======== Document text ========

Unfortunately, I believe that this paper has major serious structural problems.

The study assumes that in the elderly (defined as all those older than 65 years) because the symptoms of cholecystitis may be atypical the clinical evaluation may not lead to a correct diagnosis. It also completely overlooks the role that the patient's medical history and blood test results can play.
The stated aim of the study is as follows: : “Therefore, this study aimed to explore the relationship between the symptoms and demographic data of acute cholecystitis among older patients in rural community hospitals and the timing of the diagnosis from the onset of symptoms. “
The development of the study does not seem to meet the stated aim.

========

-- Check your understanding --
a - Condense the paragraph of the review that opens with "The study assumes that" into a shorter version that keeps its main facts.
b - Extract the passage of the review that begins at the words "The stated aim of" and stops after "the stated aim.".
Answer using only the review.

======== Study material ========

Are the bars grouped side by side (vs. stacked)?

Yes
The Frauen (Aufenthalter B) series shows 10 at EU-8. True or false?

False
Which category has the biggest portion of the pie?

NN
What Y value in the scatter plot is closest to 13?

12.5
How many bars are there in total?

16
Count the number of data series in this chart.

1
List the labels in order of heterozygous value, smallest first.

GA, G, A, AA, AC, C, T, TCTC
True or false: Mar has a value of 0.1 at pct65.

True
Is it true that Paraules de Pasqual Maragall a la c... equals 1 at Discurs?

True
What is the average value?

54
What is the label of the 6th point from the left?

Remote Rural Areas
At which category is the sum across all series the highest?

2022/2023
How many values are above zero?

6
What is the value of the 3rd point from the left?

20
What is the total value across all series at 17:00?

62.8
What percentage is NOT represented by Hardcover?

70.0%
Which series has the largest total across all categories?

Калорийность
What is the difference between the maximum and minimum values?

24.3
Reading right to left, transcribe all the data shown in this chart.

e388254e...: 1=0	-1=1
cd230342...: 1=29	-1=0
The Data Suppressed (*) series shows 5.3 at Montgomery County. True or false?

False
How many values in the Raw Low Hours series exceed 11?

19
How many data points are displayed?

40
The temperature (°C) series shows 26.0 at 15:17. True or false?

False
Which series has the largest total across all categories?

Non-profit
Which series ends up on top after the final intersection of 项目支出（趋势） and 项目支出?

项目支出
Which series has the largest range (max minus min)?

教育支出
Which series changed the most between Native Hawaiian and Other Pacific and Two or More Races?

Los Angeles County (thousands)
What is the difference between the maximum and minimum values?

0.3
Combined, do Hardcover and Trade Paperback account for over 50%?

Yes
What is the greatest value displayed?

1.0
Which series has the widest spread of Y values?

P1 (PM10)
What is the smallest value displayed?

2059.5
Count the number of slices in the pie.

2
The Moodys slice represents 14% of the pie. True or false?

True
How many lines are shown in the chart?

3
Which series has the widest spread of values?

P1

========

-- Answers by item --
a - The study assumes that in patients over 65, atypical cholecystitis symptoms may keep clinical evaluation from reaching a correct diagnosis. It entirely ignores what the patient's medical history and blood tests can contribute.

b -
The stated aim of the study is as follows: : “Therefore, this study aimed to explore the relationship between the symptoms and demographic data of acute cholecystitis among older patients in rural community hospitals and the timing of the diagnosis from the onset of symptoms. “
The development of the study does not seem to meet the stated aim.